- _MATERIAL SHOWN_:
=== Begin Enclosure ===

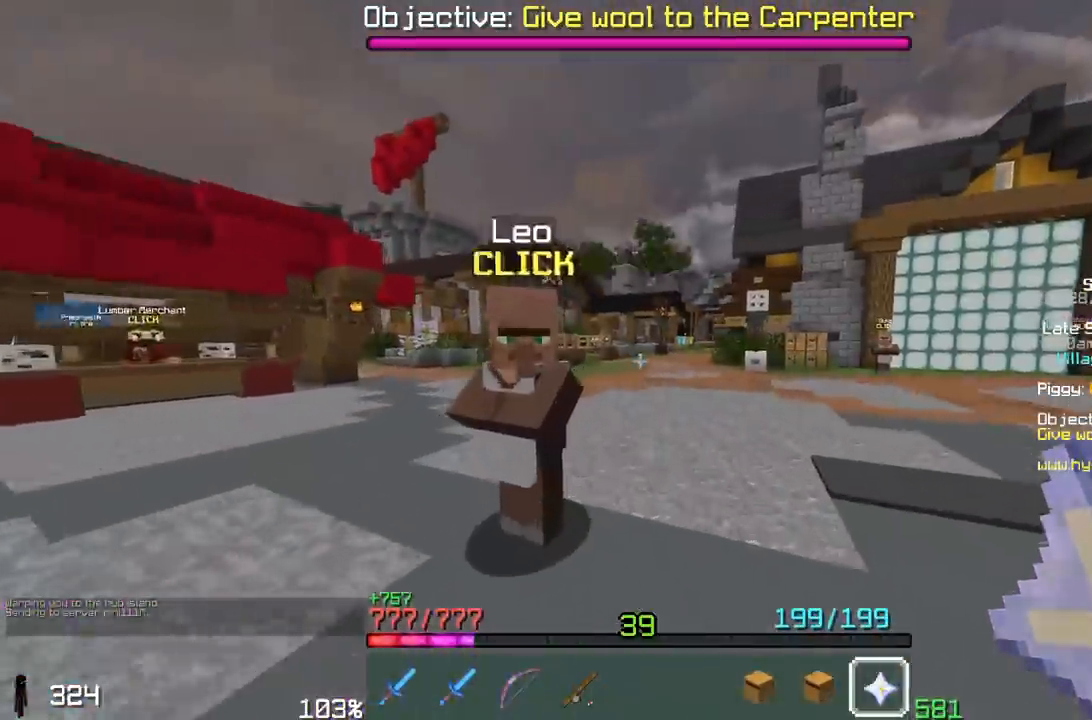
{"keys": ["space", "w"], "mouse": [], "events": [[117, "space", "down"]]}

=== End Enclosure ===
=== Begin Enclosure ===

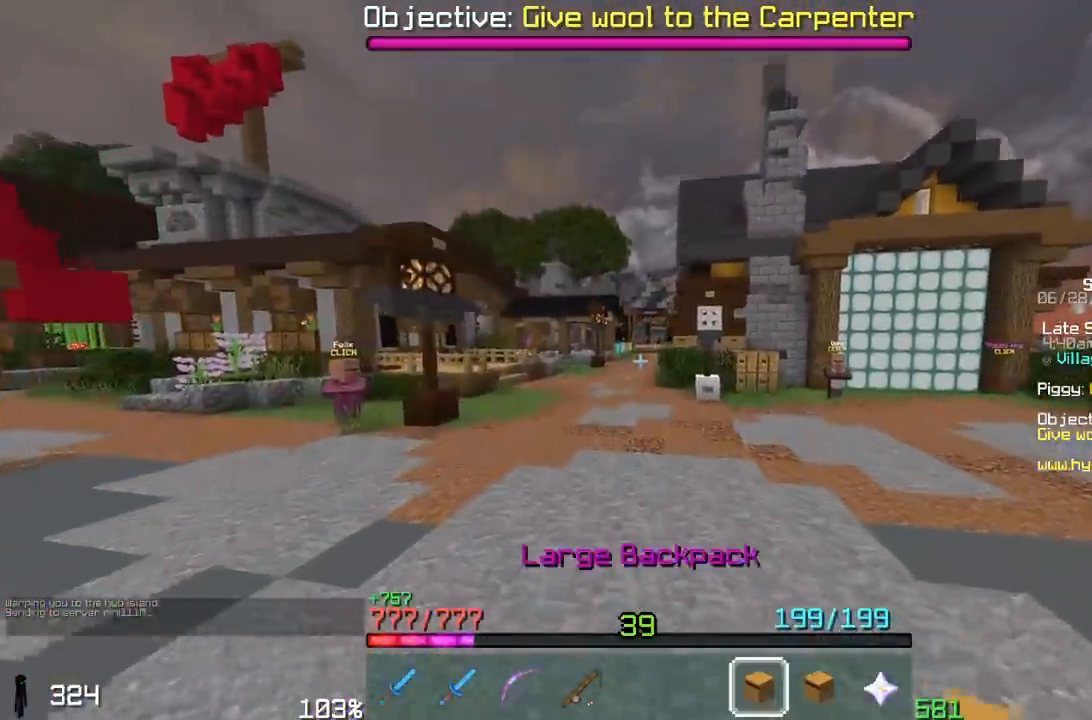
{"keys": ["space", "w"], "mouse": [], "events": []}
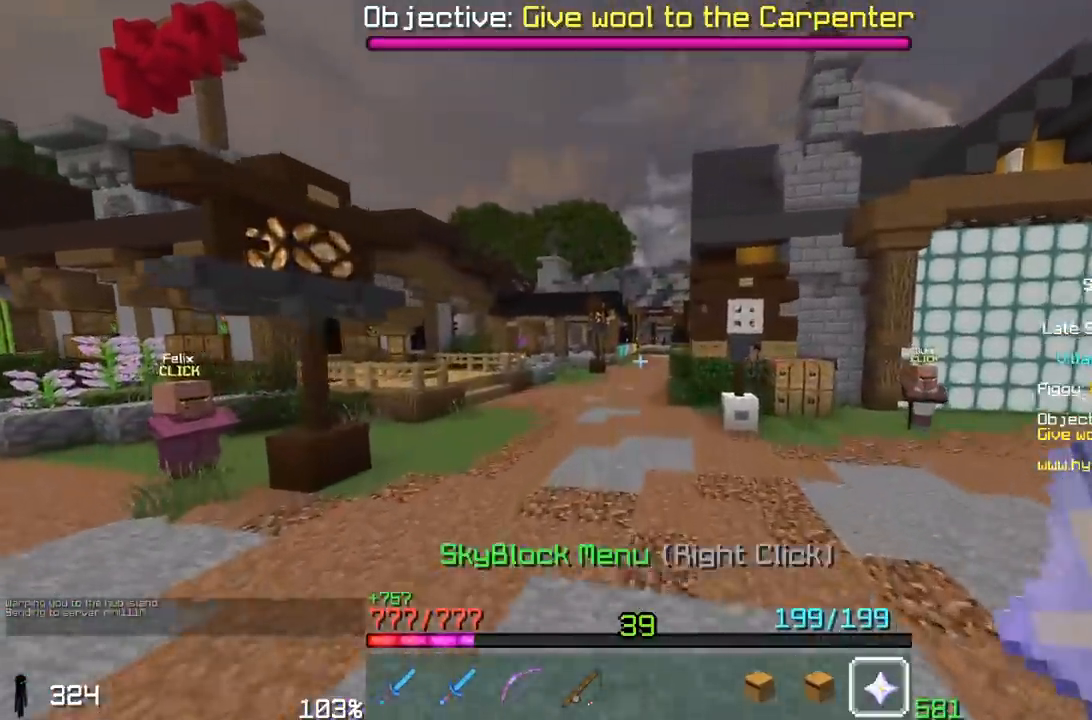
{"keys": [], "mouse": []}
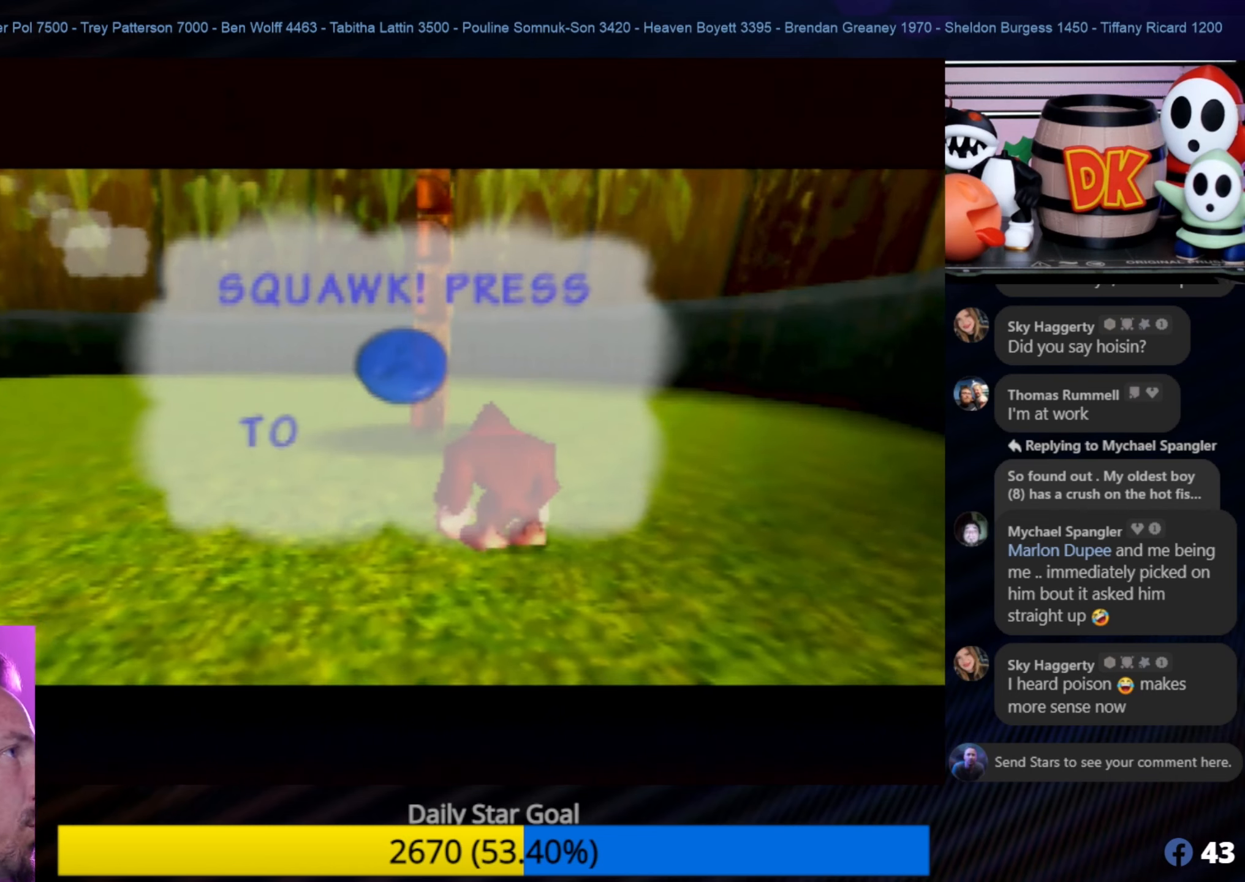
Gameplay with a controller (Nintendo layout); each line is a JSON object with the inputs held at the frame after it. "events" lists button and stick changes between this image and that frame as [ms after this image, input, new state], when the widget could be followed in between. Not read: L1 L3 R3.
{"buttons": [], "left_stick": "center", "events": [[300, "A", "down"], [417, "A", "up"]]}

=== End Enclosure ===

- _BRIEF_:
How many of the lines above include "keys"? Only the number should be given.

- _REPLY TO THE EXERCISE_:
3